Much like shadow IT, where employees use systems that aren’t sanctioned by the central IT department, shadow code can be problematic because it isn’t subject to the necessary security checks and validation, meaning it creates vulnerabilities that can be exploited by criminals, especially if the most up-to-date versions are not deployed. Though many open source libraries, such as jQuery and node.js, have large and active user communities who are likely to spot problems as they arise, other code libraries are not scrutinised or updated as much and as such could be open to attacks from new malware threats.
Despite increased reliance on this code, the vast majority of IT teams say they do not have total oversight of all the scripts running on their websites. Only 8% of security professionals polled by Osterman Research, on behalf of security vendor PerimeterX, said they had complete insight into the code running on their company’s site.
Shadow code risks: skimming attacks and formjacking
Shafir says that while organisations have plenty of controls in place to protect their systems from attacks on the server-side, end-user devices are a different matter. “This security issue is on the client side, on the browser of the end user of the website, so you can’t see it and you can’t block it,” he says. “Thousands or millions of customers are getting these scripts, and the liability [for any breach] is on the vendor.”
The most common types of attack associated with shadow code are digital skimming and formjacking, Shafir says. This is where attackers alter a script so that it redirects customer details to a different site so they can be exploited. “You won’t even know about it because you don’t have full visibility,” he says. “This is the problem with shadow code, you just don’t know if it’s secure or not.”
E-commerce businesses are a regular target for digital skimmers, with Magecart attacks particularly commonplace. Magecart is a consortium of hackers that targets online shopping carts, using compromised third-party software to skim customer data. The group is thought to have been active since 2016, and high-profile victims of Magecart-style attacks in 2020 included Nutribullet and the Warner Music Group.

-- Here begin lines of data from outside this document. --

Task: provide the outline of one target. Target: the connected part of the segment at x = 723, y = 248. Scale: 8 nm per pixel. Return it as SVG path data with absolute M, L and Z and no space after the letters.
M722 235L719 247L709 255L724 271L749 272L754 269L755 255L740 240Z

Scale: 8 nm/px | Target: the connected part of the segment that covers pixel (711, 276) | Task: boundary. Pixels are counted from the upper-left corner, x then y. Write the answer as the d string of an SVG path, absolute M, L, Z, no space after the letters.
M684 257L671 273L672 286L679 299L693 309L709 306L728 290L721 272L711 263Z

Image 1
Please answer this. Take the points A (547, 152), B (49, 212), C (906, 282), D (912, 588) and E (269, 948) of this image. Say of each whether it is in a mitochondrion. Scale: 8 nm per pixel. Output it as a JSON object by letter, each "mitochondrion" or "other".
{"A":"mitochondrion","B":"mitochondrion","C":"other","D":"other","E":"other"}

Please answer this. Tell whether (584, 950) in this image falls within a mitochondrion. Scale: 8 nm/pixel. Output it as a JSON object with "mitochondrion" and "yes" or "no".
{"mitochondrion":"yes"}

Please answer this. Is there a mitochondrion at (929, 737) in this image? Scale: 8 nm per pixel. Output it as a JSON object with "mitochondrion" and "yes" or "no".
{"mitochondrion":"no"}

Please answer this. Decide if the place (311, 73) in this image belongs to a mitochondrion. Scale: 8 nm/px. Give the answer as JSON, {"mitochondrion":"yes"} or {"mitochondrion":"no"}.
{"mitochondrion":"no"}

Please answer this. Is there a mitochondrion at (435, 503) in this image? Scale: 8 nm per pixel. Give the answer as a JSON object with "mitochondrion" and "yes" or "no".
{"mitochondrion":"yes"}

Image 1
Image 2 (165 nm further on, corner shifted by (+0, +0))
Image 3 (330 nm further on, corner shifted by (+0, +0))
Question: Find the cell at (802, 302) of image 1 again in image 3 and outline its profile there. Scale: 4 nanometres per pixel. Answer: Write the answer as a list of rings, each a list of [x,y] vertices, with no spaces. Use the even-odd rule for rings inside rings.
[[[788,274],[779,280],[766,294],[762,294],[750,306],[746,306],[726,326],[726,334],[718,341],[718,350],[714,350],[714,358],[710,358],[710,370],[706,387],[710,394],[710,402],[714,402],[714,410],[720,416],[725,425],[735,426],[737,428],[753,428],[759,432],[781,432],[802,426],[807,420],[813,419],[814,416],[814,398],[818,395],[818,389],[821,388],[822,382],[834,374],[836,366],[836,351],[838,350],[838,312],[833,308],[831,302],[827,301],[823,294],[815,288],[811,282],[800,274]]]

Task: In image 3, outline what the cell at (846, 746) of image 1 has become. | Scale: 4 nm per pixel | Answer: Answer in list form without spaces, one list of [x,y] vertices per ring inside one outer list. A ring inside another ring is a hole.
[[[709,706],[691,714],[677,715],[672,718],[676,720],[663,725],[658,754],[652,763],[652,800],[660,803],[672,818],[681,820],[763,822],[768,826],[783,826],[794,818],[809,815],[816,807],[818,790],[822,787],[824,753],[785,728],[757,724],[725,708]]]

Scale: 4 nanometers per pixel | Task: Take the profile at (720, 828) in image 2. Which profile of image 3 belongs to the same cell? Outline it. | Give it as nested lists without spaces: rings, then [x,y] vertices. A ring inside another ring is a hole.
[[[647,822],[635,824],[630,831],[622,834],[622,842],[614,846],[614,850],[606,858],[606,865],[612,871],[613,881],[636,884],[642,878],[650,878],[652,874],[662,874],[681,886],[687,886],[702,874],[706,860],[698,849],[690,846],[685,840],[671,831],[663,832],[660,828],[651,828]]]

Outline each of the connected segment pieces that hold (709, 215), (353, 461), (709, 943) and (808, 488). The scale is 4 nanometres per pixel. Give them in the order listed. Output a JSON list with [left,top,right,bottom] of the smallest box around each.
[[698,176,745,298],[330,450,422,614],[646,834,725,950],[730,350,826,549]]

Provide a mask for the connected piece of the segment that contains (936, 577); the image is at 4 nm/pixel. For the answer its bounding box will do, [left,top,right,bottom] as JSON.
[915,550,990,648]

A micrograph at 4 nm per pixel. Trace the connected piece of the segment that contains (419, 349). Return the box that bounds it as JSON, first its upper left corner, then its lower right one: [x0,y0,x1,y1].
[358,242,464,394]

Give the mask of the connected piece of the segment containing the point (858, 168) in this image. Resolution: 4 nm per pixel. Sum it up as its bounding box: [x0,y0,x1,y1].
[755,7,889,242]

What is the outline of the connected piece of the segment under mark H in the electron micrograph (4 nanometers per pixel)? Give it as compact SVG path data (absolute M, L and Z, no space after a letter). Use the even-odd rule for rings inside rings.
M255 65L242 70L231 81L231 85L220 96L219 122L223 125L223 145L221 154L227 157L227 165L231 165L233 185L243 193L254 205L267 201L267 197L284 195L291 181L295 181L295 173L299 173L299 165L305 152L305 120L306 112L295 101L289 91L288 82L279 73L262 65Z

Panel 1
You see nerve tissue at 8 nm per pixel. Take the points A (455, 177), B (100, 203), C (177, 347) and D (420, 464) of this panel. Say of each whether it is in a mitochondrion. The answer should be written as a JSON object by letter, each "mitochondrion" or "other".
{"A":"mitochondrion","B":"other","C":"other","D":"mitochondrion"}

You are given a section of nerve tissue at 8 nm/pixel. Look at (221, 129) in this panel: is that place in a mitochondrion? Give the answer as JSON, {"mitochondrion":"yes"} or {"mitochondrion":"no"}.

Guarding against problems caused by shadow code
Using third-party code is not necessarily problematic as long as appropriate checks and procedures are in place, GlobalData’s Bicknell says. “If you put that code in you need a means of being able to check it,” he says. “Otherwise it’s possibly a case of more haste, more expense down the line. People are under pressure to do things quickly and logic dictates that it makes sense to use these third-party libraries. But I think you’ve just got to have internal procedures in place to make sure you don’t cause yourself problems later.”
He says that using approval processes for scripts and libraries, using code analysis and verification tools to detect vulnerabilities and putting a content security policy in place can help avoid or mitigate problems. “That way if you do have issues you can show that you’ve taken steps to protect yourselves,” he says.